Den analogen Zeiten bleibt sie trotz Digitalkameras zumindest in einer Hinsicht treu: „Die Bildkomposition findet beim Fotografieren statt, nicht zu Hause am Computer“, sagt sie. Nachbearbeitungen gibt es bei ihr kaum, höchstens mal, wenn ein Haarteil verrutscht ist. „Die Bilder entstehen schon beim Fotografieren im Kopf“, sagt sie.

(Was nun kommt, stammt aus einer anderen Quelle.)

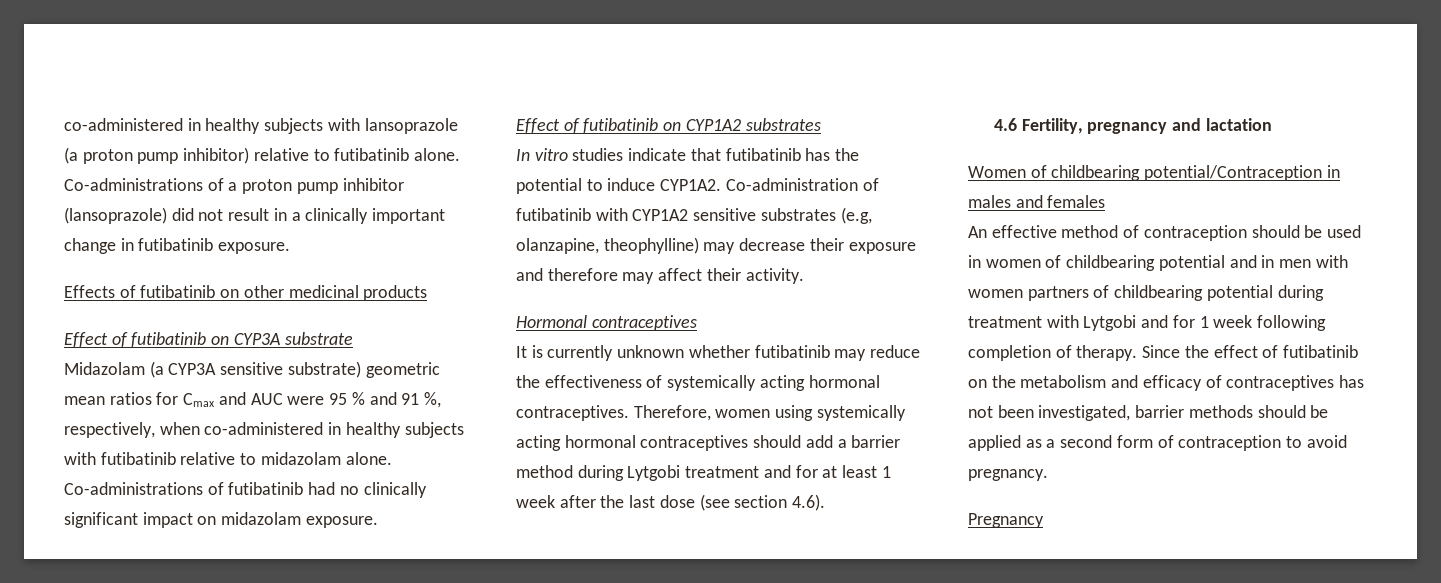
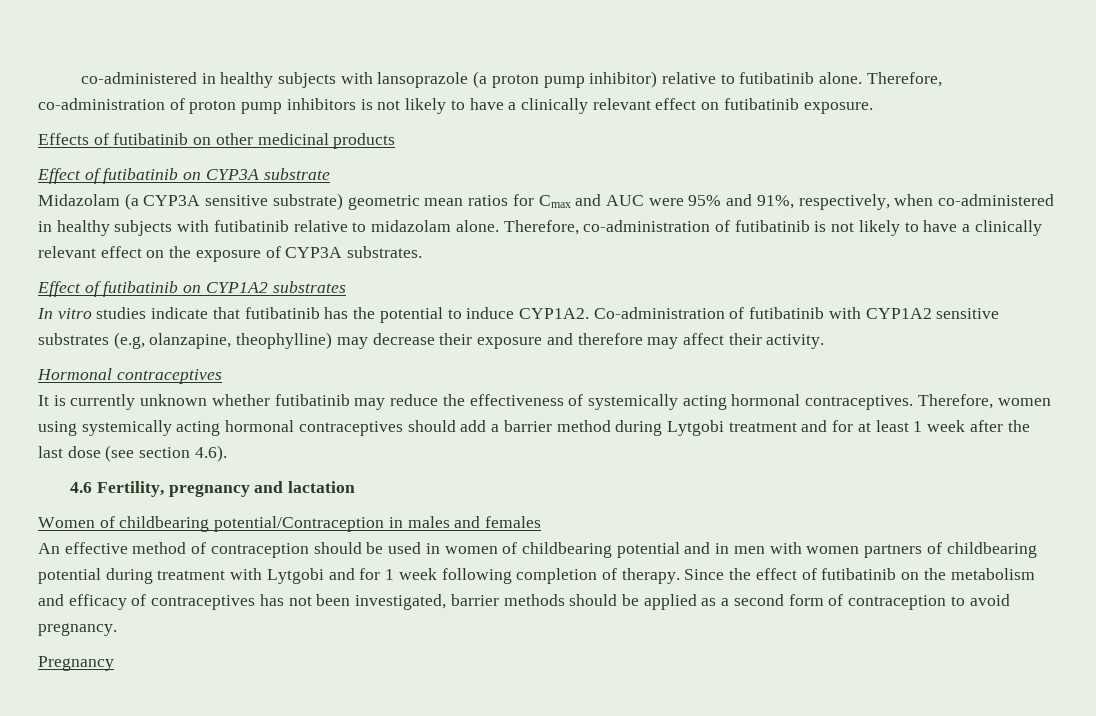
[64,178,404,194] [64,207,446,224] [64,238,134,254] Co-administrations of a proton pump inhibitor (lansoprazole) did not result in a clinically important change in -> [866,72,942,87] [38,98,720,114] Therefore, co-administration of proton pump inhibitors is not likely to have a clinically relevant effect on
[329,392,441,408] 95 % and 91 %, -> [688,194,794,209] 95% and 91%,
[64,482,427,498] [64,512,378,528] Co-administrations of futibatinib had no clinically significant impact on midazolam exposure. -> [503,220,1042,236] [38,246,423,262] Therefore, co-administration of futibatinib is not likely to have a clinically relevant effect on the exposure of CYP3A substrates.

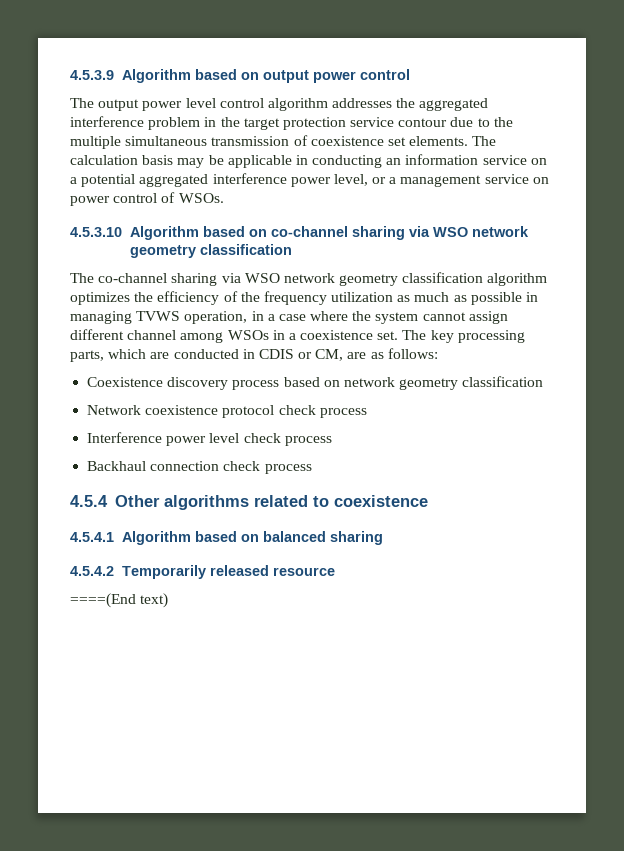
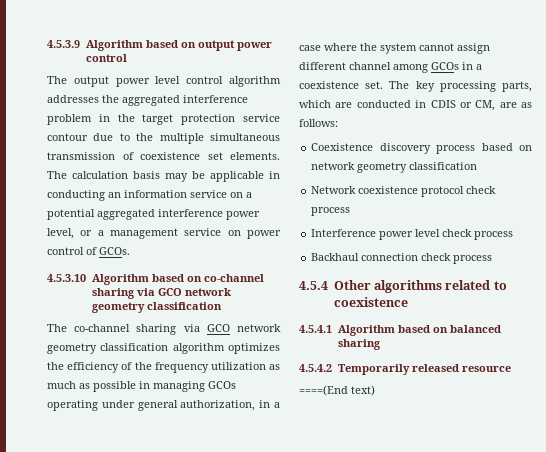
[178,193,224,203] WSOs. -> [99,247,130,255] GCOs.
[432,227,468,237] WSO -> [157,288,182,296] GCO
[244,273,280,283] WSO -> [206,324,230,332] GCO
[136,311,248,324] TVWS operation, -> [208,381,236,389] [47,400,256,411] GCOs operating under general authorization,
[227,330,269,340] WSOs -> [431,62,459,70] GCOs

Spät am Abend kehrt Barbara Aumüller nach Sachsenhausen zurück, packt den schweren Rucksack mit Stativen und Objektiven aus, setzt sich an den Rechner und sichtet ihre Werke. Bei 1200 bis 2000 Bildern, die sie während der Hauptprobe gemacht hat, gar nicht so einfach. Jetzt muss es schnell gehen: Programmhefte, Plakate und Pressemitteilungen warten schon auf die Bilder. 

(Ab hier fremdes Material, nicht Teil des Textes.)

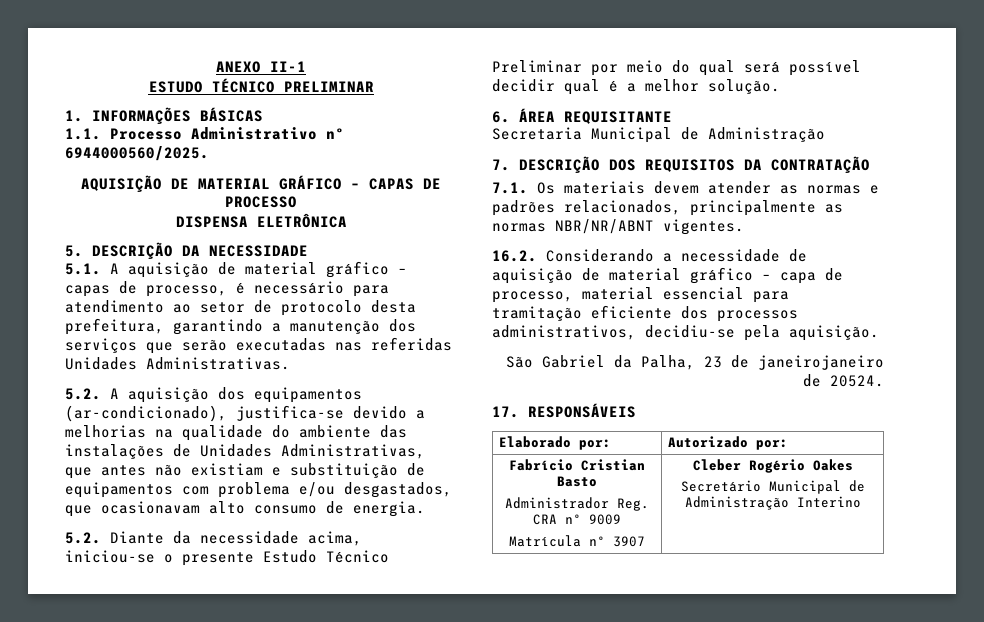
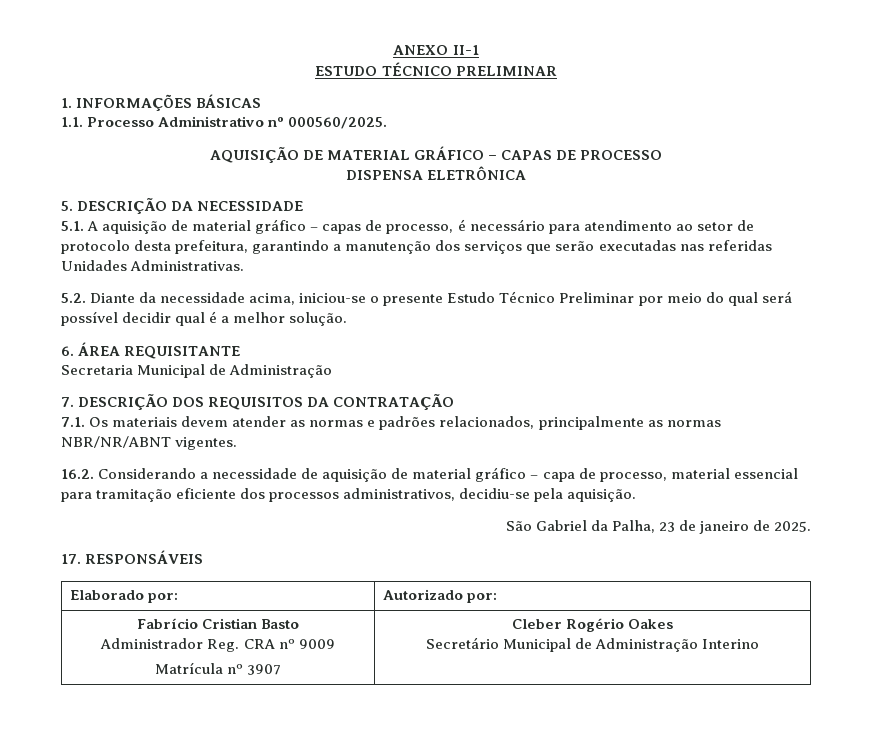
[65,146,209,161] 6944000560/2025. -> [288,117,388,129] 000560/2025.
[65,387,362,403] [65,405,425,422] [65,425,407,441] [65,444,425,459] [65,463,425,479] [65,482,452,498] [65,501,425,517] // 5.2. A aquisição dos equipamentos (ar-condicionado), justifica-se devido a melhorias na qualidade do ambiente das instalações de Unidades Administrativas, que antes não existiam e substituição de equipamentos com problema e/ou desgastados, que ocasionavam alto consumo de energia. -> (245, 265) none
[758,355,884,370] [803,374,884,387] janeirojaneiro de 20524. -> [698,520,811,534] janeiro de 2025.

Knapp ein Zehntel schafft es in die engere Auswahl, die Aumüller dann Regisseur, Bühnenbildner, Kostümbildner und Dramaturg präsentiert. Zusammen suchen sie dann einige wenige Favoriten aus.

Besonders favoritenträchtig sind Bilder, die gleichermaßen für die Inszenierung als auch für sich stehen. „Mein Anspruch ist es, nicht nur das reine Geschehen, auf der Bühne abzubilden. Sonst wären die Bilder so erwartbar“, sagt sie. So wird aus Bildern Kunst. Sie legt großen Wert darauf, dass ihre Bilder nicht „opernhaft“ wirken. „Keiner will Sänger mit aufgerissenen Mündern sehen“, sagt sie. Stattdessen bildet sie die Millisekunden des Nachklingens, des Nachspürens ab. Der Titel der Ausstellung, die lange Zeit im Holzfoyer der Oper Frankfurt zu sehen war, kommt daher nicht von ungefähr: „Der Augenblick dauert an“.

Vor allem das Wechselspiel von Stillstand und Bewegung haben es Barbara Aumüller angetan. So ist es auch nicht verwunderlich, dass die oben abgebildete Szene aus „La Sonnambula“ eines ihrer Lieblingsfotos ist. Im Vordergrund: Brenda Rae als Amina, die schlafwandlerisch in ihre eigene Welt versinkt. Im Hintergrund: Der schnellen Schrittes abgehende Chor, quasi das Volk, das Amina verlässt. Die Unschärfe der Bewegung bildet das passende Pendant zu den klaren Konturen der Starre. 

Wenn Aumüller über die „Temperatur der Inszenierung“, von „Energie in verschiedenen Aggregatzuständen“ oder von „grafischen Linien“ spricht, leuchten ihre Augen. Nur eines mag Barbara Aumüller gar nicht: selbst vor der Linse einer Kamera stehen. Trotzdem leuchten ihre Augen weiter. Kaum ist das Foto im Kasten und das Interview vorbei, schnappt sie sich ihre Handtasche – selbstverständlich mit kleiner Kamera drin. Ihren freien Nachmittag will sie im Museum verbringen.